I LOVE this book. Both it and its shelf-companion, CIA book, “The Professional Chef” have become my go-tos, not so much for the recipes (a lot of them are for cooking en masse, and so would have to be scaled WAY down), but more often just for basic knowledge. Believe it or not, there *are* times when it’s more trouble to Google something and sift through the results than to quickly open a textbook and flip a few pages. And when I wanted to learn to bone a whole, raw chicken, it was FAR more convenient to just have the book sitting open next to my cutting board rather than having to figure out how to scroll through web-based steps without finger painting my laptop with chicken juice and salmonella.
4 chicken breasts, boneless, skinless, approx. 8 oz. (250 g) each
1-1/2 oz. whole butter
TT* salt and white pepper
4 oz. white wine
1 pt. chicken Stock
1 bay leaf
1/4 tsp dried thyme
1 tsp dried tarragon
1 oz. flour
4 oz. cream, 35%
Fresh tarragon sprigs, as needed
As you can see, this recipe calls for dried Tarragon, as well as fresh, so I snipped a few twigs of the stuff off one of my plants and hung it in a bunch upside down in my kitchen with a bit of twine. I’d seen it done with floral bouquets, so I figured it would work just as well with herbs.

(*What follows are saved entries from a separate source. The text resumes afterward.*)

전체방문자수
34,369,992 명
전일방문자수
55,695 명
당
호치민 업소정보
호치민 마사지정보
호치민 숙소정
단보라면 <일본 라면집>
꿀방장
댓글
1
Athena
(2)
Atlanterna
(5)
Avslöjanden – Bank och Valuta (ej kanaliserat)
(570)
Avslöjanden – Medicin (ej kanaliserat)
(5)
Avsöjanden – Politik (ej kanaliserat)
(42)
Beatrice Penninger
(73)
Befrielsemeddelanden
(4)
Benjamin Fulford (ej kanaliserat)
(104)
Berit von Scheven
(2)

Et voila! A couple of weeks later, and we had a pretty, little bunch of dried tarragon.
I crumbled some of it up and added the dried thyme.
1. Trim any rib meat and fat from the breasts. Cut the breasts into two pieces, removing the strip of cartilage that joins the halves.

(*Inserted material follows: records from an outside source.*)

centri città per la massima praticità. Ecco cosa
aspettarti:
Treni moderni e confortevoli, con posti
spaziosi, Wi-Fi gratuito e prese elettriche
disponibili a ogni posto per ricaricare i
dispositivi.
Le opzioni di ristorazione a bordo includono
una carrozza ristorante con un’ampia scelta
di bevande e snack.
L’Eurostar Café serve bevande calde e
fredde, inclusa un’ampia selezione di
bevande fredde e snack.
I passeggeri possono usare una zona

2. Select a pan that will just hold the breasts when they are placed close together. Rub the pan with approximately 1/2 ounce (15 g) of butter.
3. Season the chicken breasts with salt and pepper and arrange them in the buttered pan, presentation side up.

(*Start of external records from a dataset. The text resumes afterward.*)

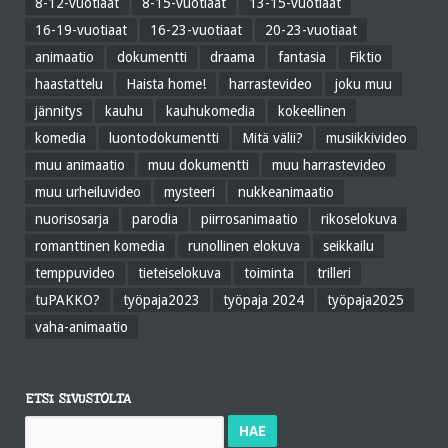
8-12-vuotiaat
8-15-vuotiaat
13-15-vuotiaat
16-19-vuotiaat
16-23-vuotiaat
20-23-vuotiaat
animaatio
dokumentti
draama
fantasia
Fiktio
haastattelu
Haista home!
harrastevideo
joku muu
jännitys
kauhu
kauhukomedia
kokeellinen
komedia
luontodokumentti
Mitä välii?
musiikkivideo
muu animaatio
muu dokumentti
muu harrastevideo
muu urheiluvideo
mysteeri
nukkeanimaatio
nuorisosarja
parodia
piirrosanimaatio
rikoselokuva
romanttinen komedia
runollinen elokuva
seikkailu
temppuvideo
tieteiselokuva
toiminta
trilleri
tuPAKKO?
työpaja2023
työpaja 2024
työpaja2025
vaha-animaatio
ETSI SIVUSTOLTA
Haku:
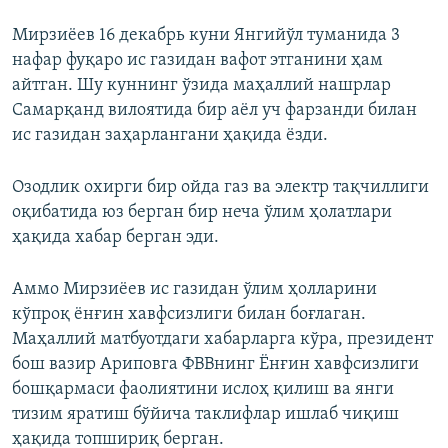
Мирзиёев 16 декабрь куни Янгийўл туманида 3
нафар фуқаро ис газидан вафот этганини ҳам
айтган. Шу куннинг ўзида маҳаллий нашрлар
Самарқанд вилоятида бир аёл уч фарзанди билан
ис газидан заҳарлангани ҳақида ёзди.
Озодлик охирги бир ойда газ ва электр тақчиллиги
оқибатида юз берган бир неча ўлим ҳолатлари
ҳақида хабар берган эди.
Аммо Мирзиёев ис газидан ўлим ҳолларини
кўпроқ ёнғин хавфсизлиги билан боғлаган.
Маҳаллий матбуотдаги хабарларга кўра, президент
бош вазир Ариповга ФВВнинг Ёнғин хавфсизлиги
бошқармаси фаолиятини ислоҳ қилиш ва янги
тизим яратиш бўйича таклифлар ишлаб чиқиш
ҳақида топшириқ берган.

“Presentation side” is cheffy talk for the side that will be facing up, visible, when the dish is served. It’s the pretty side. Given that “On Cooking” is a text book, we were probably meant to have learned that in a class at some point before attempting this recipe. Thankfully, while you’ll see it requires a boatload of techniques, there aren’t too many stumpers (I think).
4. Add the white wine, stock, bay leaf, thyme and dried tarragon.
5. Cut and butter a piece of parchment paper and cover the chicken breasts.
6. Bring the liquid to a simmer and reduce the temperature to poach the chicken.
7. Make a blond roux with 1 ounce (30 g) of butter and 1 ounce (30 g) of flour; set aside to cool.
8. When the breasts are done, remove them from the liquid. Thicken the liquid with the roux. Add the cream. Simmer and reduce to the desired consistency.
As you eagle-eyed readers have probably spotted, I did this the wrong way around, putting the cream in the roux and then adding the mixture to the broth. I clearly didn’t read the recipe closely enough. Ah well, doesn’t seem to have done any harm.
9. Strain the sauce through cheesecloth and adjust the seasonings.
10. Serve each half breast napped** with approximately 2 ounces (60 mL) of sauce; garnish each portion with a sprig of fresh tarragon.
Ta da! It needed a bit more salt for my taste, but otherwise it was super yummy, with the tarragon giving the sauce a light hint of herby sweetness that was a nice balance to the savory chicken broth. I’m happy to say that I have now successfully used some of that crazy plant growing my patio, but if I’m honest, I think I’ll try to find another recipe to use the rest. This one is a bit too involved to make on anything like a regular basis, what with all the different techniques required. In fact, while fun, it felt a little like some kind of pop quiz, which I suppose is appropriate, given that it came from a text book.
That’s it for this month, kiddos! See you in “June”!
*To taste **Don’t worry if you had to look this word up; I did, too. On the other hand, if you already knew that “nappe” means to thinly coat something with sauce, then go you, with your badass culinary vocabulary!